Julia Roberts shows her acting chops in "Ben Is Back," the story of a suburban mother who has had more than her share of hellish turbulence due to her 19-year-old son, Ben's drug addiction. Ben's been in treatment for 77 days and, while his family wants to embrace him and welcome him back into their home, the ghosts of Ben's past follow him wherever he goes. And they aren't friendly.
Aactor Lucas Hedges (the 21 year old has been seen in a range of movies this year, Jonah Hill's "mid90s," and "Boy Erased"), stars as Ben. His father is the writer and director of the film, Peter Hedges, and digs deep into how far a parent might go for the love of their child. Roberts as Holly insists on trusting her son, despite warnings from her new husband Neal, played by Courtney B. Vance, who shields the young children he's had with Holly from the turmoil that obviously started ions ago, and that begins again as soon as Ben returns home. He's been granted a 24-hour pass from the rehab, so he must be doing OK, right?
Not even 24 hours after Ben's back in the family fold, things go from bad to worse. And Holly is in the thick of it. She sees a childhood friend of Ben's outside a convenience store. His body is ravaged from drugs and he tells her he'll do anything for his next fix. She's at the hands of another parent's wrath; he's lost his daughter to an overdose and blames Ben, and Holly gets sympathethic, yet shunned looks, shunned by former friends who don't want to associate with her or her druggie kid.
After someone breaks into their home on Christmas, the family dog disappears. As much as Holly doesn't want to admit it, she knows it isn't random, and whoever took the pet has a vendetta against her son.
There have been bad-kid-comes-home and-wreaks-havoc-dramas ad nauseum, cable TV network Lifetime is filled with them, but writer-director Hedges doesn't go for the typical. Instead he makes this the story of a mother who will do anything for her child, no matter what risk, it's also a mother-son bonding story with emotion and a solid story at its core. It's a wonderful vehicle for Roberts to show her grit and skill as a dramatic actress.
This is a role she can sink her heart, soul and teeth into, and she does, and brings you along with her, and she delivers one of the rawest performances of her career. There's no "Pretty Woman" giggle here, or the affectation she's brought to some other dramatic roles. Director Hedges creates a cold, Christmas setting, and while the family home looks like something out of a Hallmark card, there's a starkness in the neighborhood, too, and a built-in isolation, which grows more for the suburban mom as she discovers the seedy underbelly that lurks around the corner, and, of which her son was a part of. You can read between the lines, her asking herself those parental questions: "Why didn't I know? What did I do wrong? What could I have done to stop it?"
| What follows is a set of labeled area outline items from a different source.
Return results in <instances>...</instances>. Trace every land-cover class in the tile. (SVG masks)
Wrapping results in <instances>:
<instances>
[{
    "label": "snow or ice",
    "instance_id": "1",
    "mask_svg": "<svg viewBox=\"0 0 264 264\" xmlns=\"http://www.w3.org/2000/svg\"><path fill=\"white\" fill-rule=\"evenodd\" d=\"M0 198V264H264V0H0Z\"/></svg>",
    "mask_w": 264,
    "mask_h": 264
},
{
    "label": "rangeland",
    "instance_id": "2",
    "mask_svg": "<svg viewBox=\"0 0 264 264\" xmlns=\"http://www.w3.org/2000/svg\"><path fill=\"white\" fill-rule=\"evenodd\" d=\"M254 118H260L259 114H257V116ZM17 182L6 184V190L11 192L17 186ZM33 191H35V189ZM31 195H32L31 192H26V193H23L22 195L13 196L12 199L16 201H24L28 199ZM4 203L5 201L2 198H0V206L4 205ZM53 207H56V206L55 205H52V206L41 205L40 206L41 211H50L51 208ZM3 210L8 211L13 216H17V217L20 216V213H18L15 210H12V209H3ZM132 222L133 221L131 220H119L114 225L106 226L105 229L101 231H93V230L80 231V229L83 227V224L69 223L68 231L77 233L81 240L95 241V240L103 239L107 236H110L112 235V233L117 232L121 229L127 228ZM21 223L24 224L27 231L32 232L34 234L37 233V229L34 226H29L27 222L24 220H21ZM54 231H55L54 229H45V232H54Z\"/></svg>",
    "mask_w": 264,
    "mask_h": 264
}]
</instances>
Too bad the other characters besides Holly and Ben are so thinly drawn. Little attention is paid to its other characters, except for them being window dressing or a vehicle to help move the storyline. Vance's Neal is pitifully one dimensional, he's either angry or on the other end of the telephone pleading for his wife to come home. Ben's sister Ivy (Kathryn Newton) is much in the same situation throughout the movie. The seedy drug dealer, the angry parent, the couple's two small children, the girl who tries to pick up Ben at a twelve step meeting, all inconsequential especially up against the depth of the two main characters.
But none of that matters when Hedges and Roberts are on screen together. You believe that Ben wants to make things right for his mom, it's just his addiction is bigger than both of them. And, Roberts's Holly, is willing to go against every odd for her son, putting her own life and that of her family's as risk.
And, to the credit of this film, it's never a preachy disease of the week crisis movie, but, instead focuses on a microcosm that reflects the big picture. It may not be warm and fuzzy for the holidays, but it is a depiction of real life. And Roberts is this movie's biggest gift.